The meaning of profit margin is the difference between the selling price of a product or service, without taking into account VAT, and the operating costs or purchasing an item.
Types of profit margin
There is the possibility of calculating different margins based on the costs charged to the product:
- Gross margin: it is the difference between the marketing price of a service or good (without IVA) and the purchase price of that item. This gross margin, which is usually unitary, assumes a profit margin before taxes.
- Net Margin: Assumes the profit margin after taxes. This implies the unit gross margin taking into account the taxes that are passed on that good or service. In both cases, it is usually expressed in monetary units / commercialized unit.
In the profit margin, a couple of concepts that are essential for the economy of any company must be taken into account, such as costes and income.

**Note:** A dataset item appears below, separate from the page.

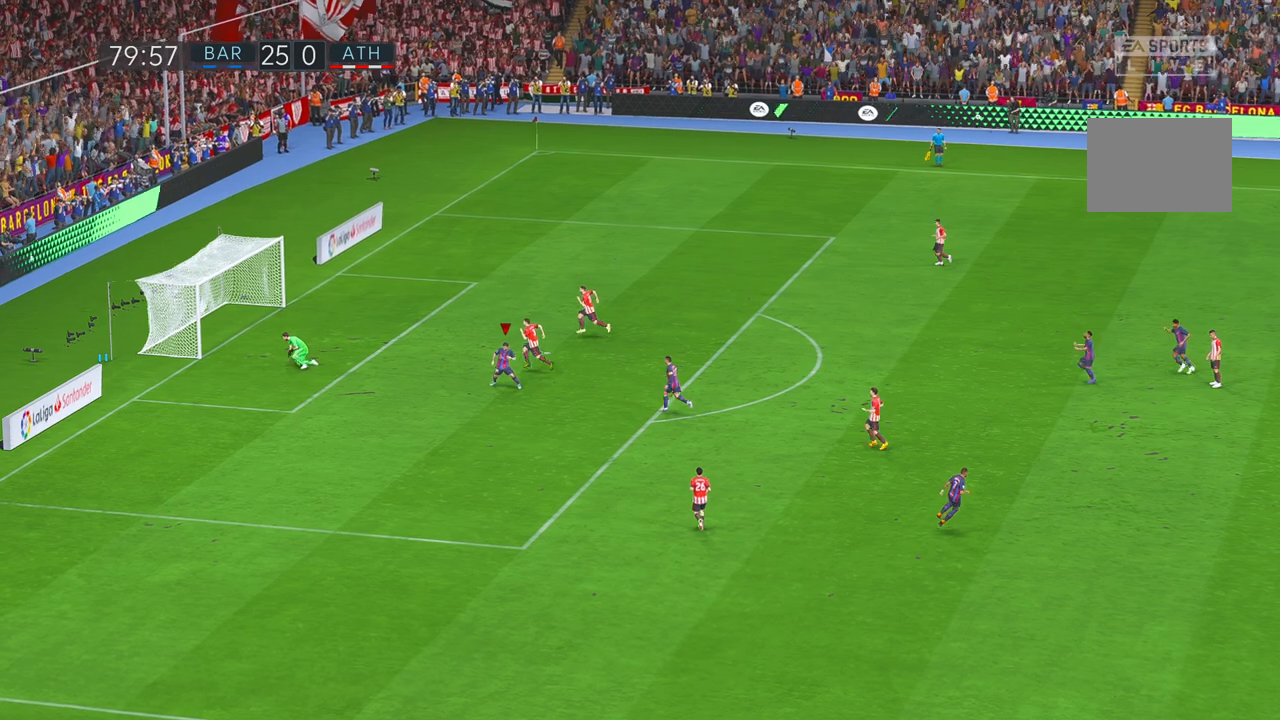
{"dt_ms": 500, "buttons": [], "left_stick": "center", "right_stick": "center", "events": [[383, "R1", "down"], [383, "left_stick", "center"], [483, "R1", "up"]]}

The first refers to the value or capital that the members of the company must provide to carry out their economic or commercial activity, which may be the purchase of material, payment of salaries and other routine expenses. On the other hand, the income chapter includes the inflows of money as a result of the development of an activity.
In a simple way, it can therefore be said that the definition of profit margin is the positive difference that an organization expects to achieve, once total costs are subtracted from total revenues, always within an accounting period. In most entities, the time reference is one year, although depending on your needs it can also be quarterly or half-yearly.
To calculate the profit margin we must perform a series of very simple operations. The formula for profit margin equals revenue minus costs. In the case of the net margin, it will be the income minus the production costs and taxes.